2) Mean imputation is a very crude imputation technique; for one thing it reduces the variance of your variables. It is something you could perhaps argue for using if there was only a tiny quantity of missing data. I would not use it in this case.

3) I can understand the argument for dropping cases with LOTS of missing data, but do think about whether there is other information available in your wider dataset that could help you to make reasonable imputations for these values. I.e. if you have lots of other measured variables, you could still use multiple imputation; values for these people would be imputed primarily based on information found in variables other than the Likert scale items.

4) Multiple imputation is probably the best way of imputing missing data, and from what I understand SPSS does make producing and using MI data reasonably straightforward.

5) that said, spunky might argue that you are better off using latent variable modelling techniques that do not require imputation at all and instead allow coefficients to be estimated in the presence of missing data (e.g., FIML using lavaan in R). How much this appeals to you may depend on what kind of substantive analyses you were planning. E.g., are you mainly interested in doing SEM/CFA....


Phineas Packard
I agree with CB. Your results are going to be more biased rather than less i you drop cases. I would strongly recommend multiple imputations or FIML over the approach your supervisor suggested. I would start by reading Craig Enders book "Applied Missing Data Analysis" and Little and Rubin's book on missing data.
Thank you all for your feedback on this issue I've been having. I would like to try multiple imputation...mind if I ask one more question?

When you conduct MI, are all the variables in the dataset used? The dataset I'm using is an old one that I did not collect. It has a couple hundred variables that I will not be using in my analysis, so I haven't assessed them to see how much cleaning they need...I'm sure there is plenty to do. Must the entire dataset be used (minus string variables, ID, etc), or can it be limited to the variables I suspect might influence responses on the scale? Probably a silly question here but I'm wading through a lot of sources that seem to go into more detail than my brain can handle!

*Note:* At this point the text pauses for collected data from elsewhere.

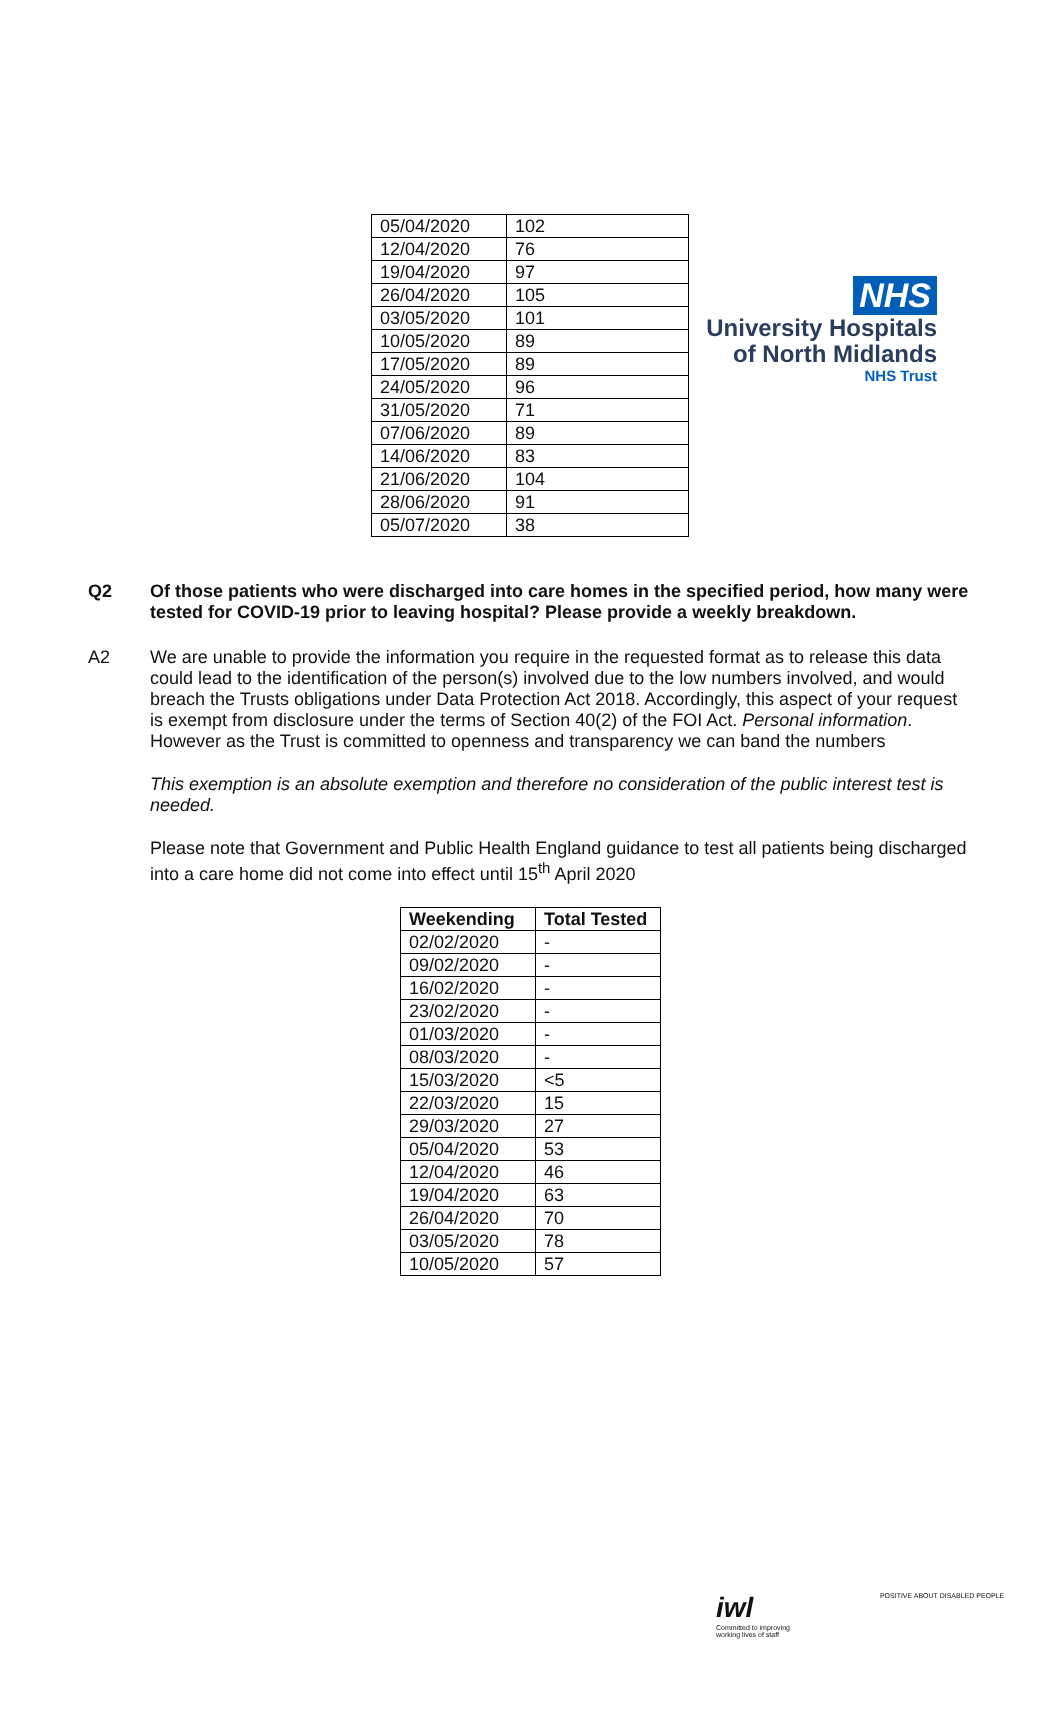NHS
University Hospitals
of North Midlands
NHS Trust
| 05/04/2020 | 102 |
| 12/04/2020 | 76 |
| 19/04/2020 | 97 |
| 26/04/2020 | 105 |
| 03/05/2020 | 101 |
| 10/05/2020 | 89 |
| 17/05/2020 | 89 |
| 24/05/2020 | 96 |
| 31/05/2020 | 71 |
| 07/06/2020 | 89 |
| 14/06/2020 | 83 |
| 21/06/2020 | 104 |
| 28/06/2020 | 91 |
| 05/07/2020 | 38 |
Q2 Of those patients who were discharged into care homes in the specified period, how many were tested for COVID-19 prior to leaving hospital? Please provide a weekly breakdown.
A2 We are unable to provide the information you require in the requested format as to release this data could lead to the identification of the person(s) involved due to the low numbers involved, and would breach the Trusts obligations under Data Protection Act 2018. Accordingly, this aspect of your request is exempt from disclosure under the terms of Section 40(2) of the FOI Act. Personal information. However as the Trust is committed to openness and transparency we can band the numbers
This exemption is an absolute exemption and therefore no consideration of the public interest test is needed.
Please note that Government and Public Health England guidance to test all patients being discharged into a care home did not come into effect until 15<sup>th</sup> April 2020
| Weekending | Total Tested |
| --- | --- |
| 02/02/2020 | - |
| 09/02/2020 | - |
| 16/02/2020 | - |
| 23/02/2020 | - |
| 01/03/2020 | - |
| 08/03/2020 | - |
| 15/03/2020 | <5 |
| 22/03/2020 | 15 |
| 29/03/2020 | 27 |
| 05/04/2020 | 53 |
| 12/04/2020 | 46 |
| 19/04/2020 | 63 |
| 26/04/2020 | 70 |
| 03/05/2020 | 78 |
| 10/05/2020 | 57 |
iwl
Committed to improving
working lives of staff
POSITIVE ABOUT DISABLED PEOPLE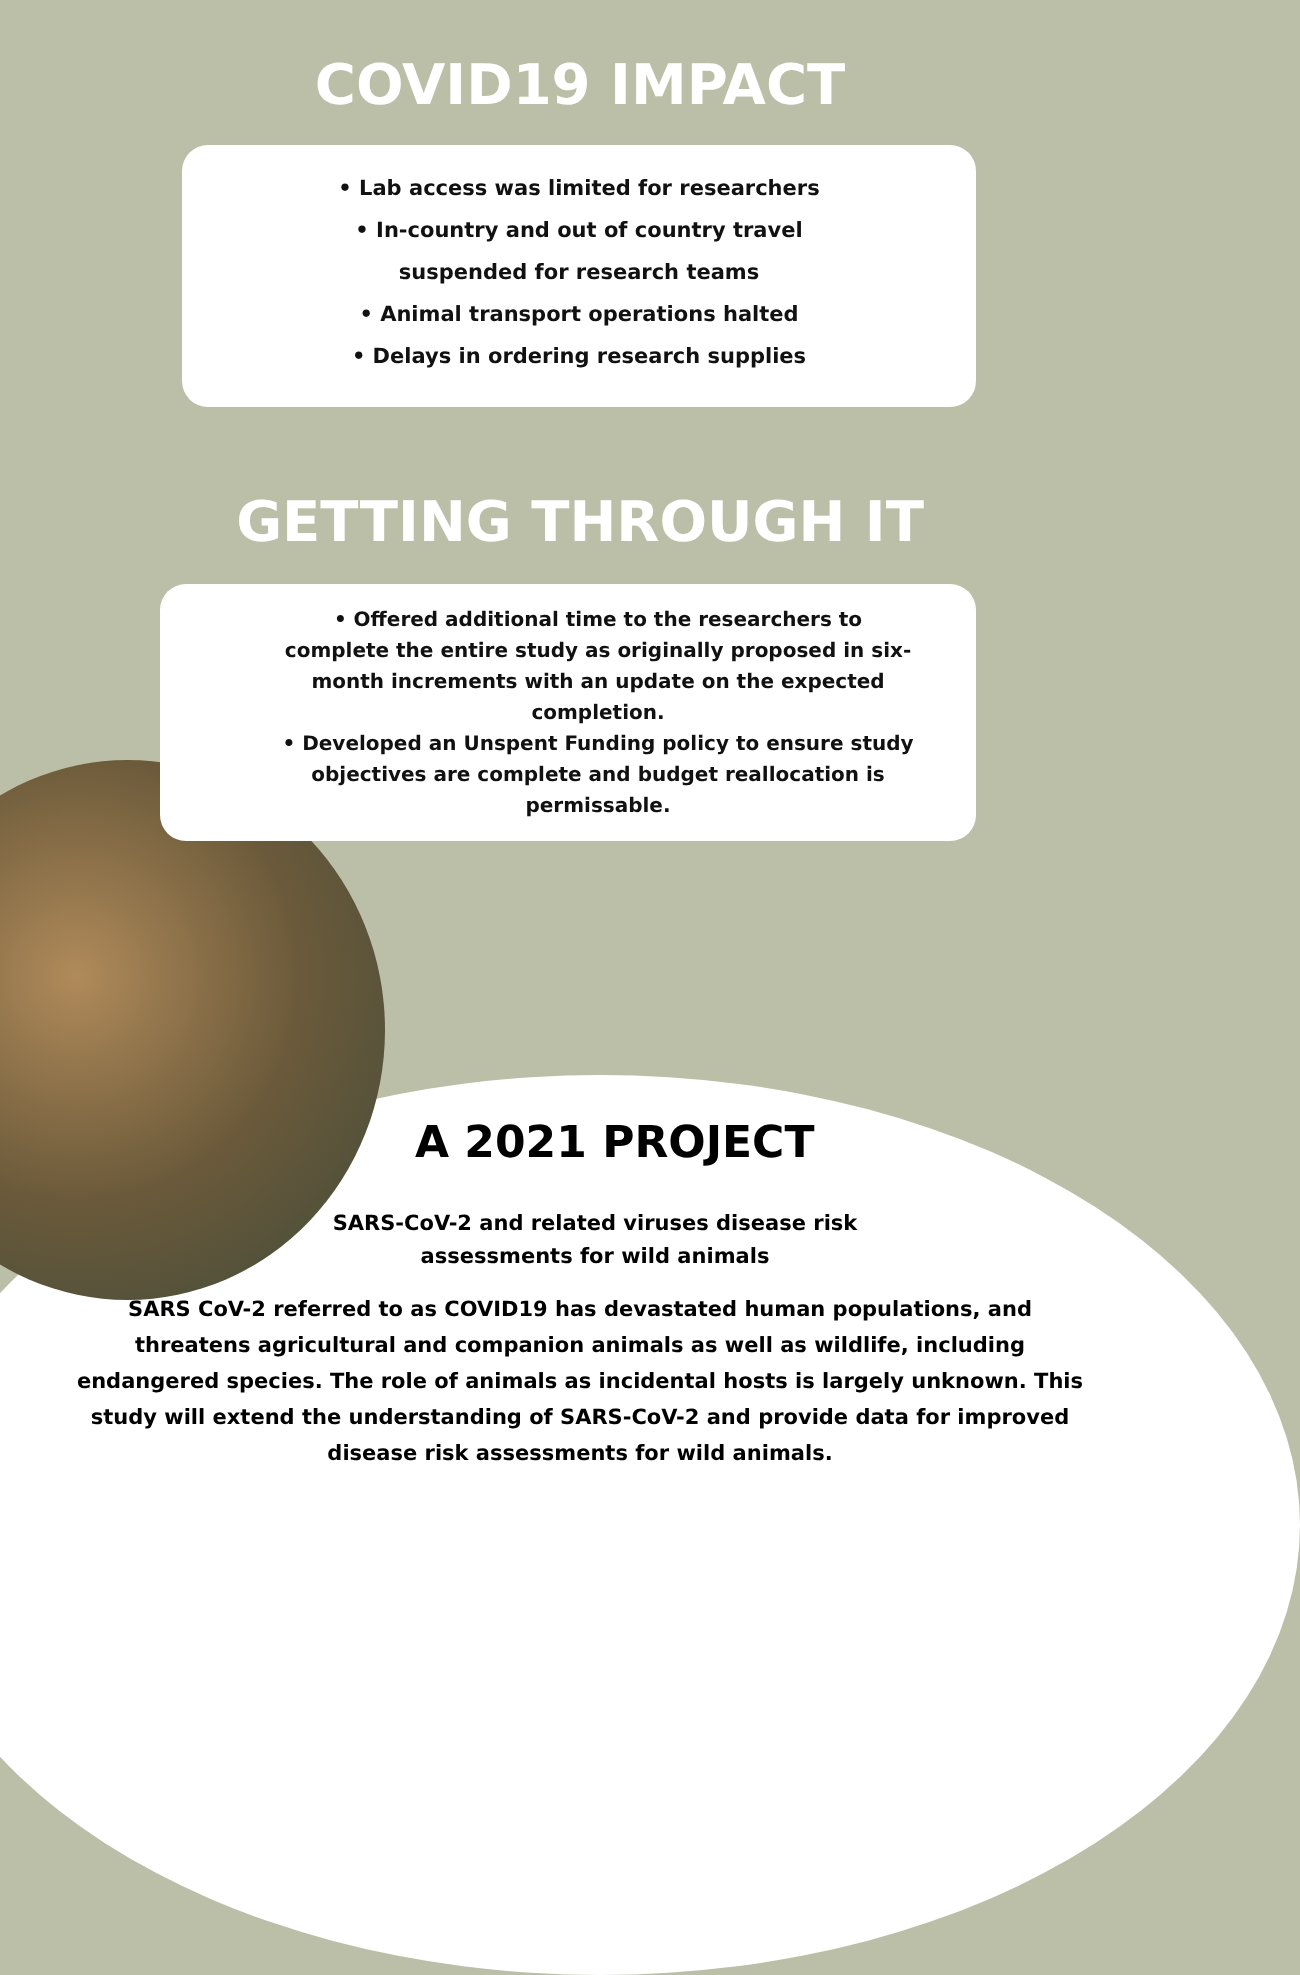COVID19 IMPACT
• Lab access was limited for researchers
• In-country and out of country travel
suspended for research teams
• Animal transport operations halted
• Delays in ordering research supplies
GETTING THROUGH IT
• Offered additional time to the researchers to complete the entire study as originally proposed in six-month increments with an update on the expected completion.
• Developed an Unspent Funding policy to ensure study objectives are complete and budget reallocation is permissable.
A 2021 PROJECT
SARS-CoV-2 and related viruses disease risk assessments for wild animals
SARS CoV-2 referred to as COVID19 has devastated human populations, and threatens agricultural and companion animals as well as wildlife, including endangered species. The role of animals as incidental hosts is largely unknown. This study will extend the understanding of SARS-CoV-2 and provide data for improved disease risk assessments for wild animals.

As for planned analysis I am doing principal components analysis on a polychoric matrix, which is again against supervisor's advice... :eek:

Thank you again for the feedback!


Super Moderator
I think the question of whether to use all available data for imputation is a tricky one. Using it all will/should result in more accurate imputations. But on the other hand, computation time might become a problem. There's also the issue that when you write the study up, you might not want to go into detail about all this extra data collected, yet if you use it for imputation the extra data does have some bearing on your results.

I also am unsure what to do in similar situations sometimes, so I'd be interested to hear what others here usually do!